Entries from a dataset
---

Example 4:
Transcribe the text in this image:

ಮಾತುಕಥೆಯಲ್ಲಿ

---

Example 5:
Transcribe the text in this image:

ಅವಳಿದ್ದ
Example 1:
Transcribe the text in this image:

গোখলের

--

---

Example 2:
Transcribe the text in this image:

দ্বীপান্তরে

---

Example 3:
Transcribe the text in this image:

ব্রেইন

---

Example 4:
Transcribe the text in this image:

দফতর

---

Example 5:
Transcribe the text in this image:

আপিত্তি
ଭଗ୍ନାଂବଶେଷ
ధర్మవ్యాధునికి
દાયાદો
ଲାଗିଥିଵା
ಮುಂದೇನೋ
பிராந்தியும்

• [Stated problem]
Select each line in the entries above that contains the string "Example", and copy those lines in the order they appear.

• [Result of this exercise]
Example 4:
Example 5:
Example 1:
Example 2:
Example 3:
Example 4:
Example 5:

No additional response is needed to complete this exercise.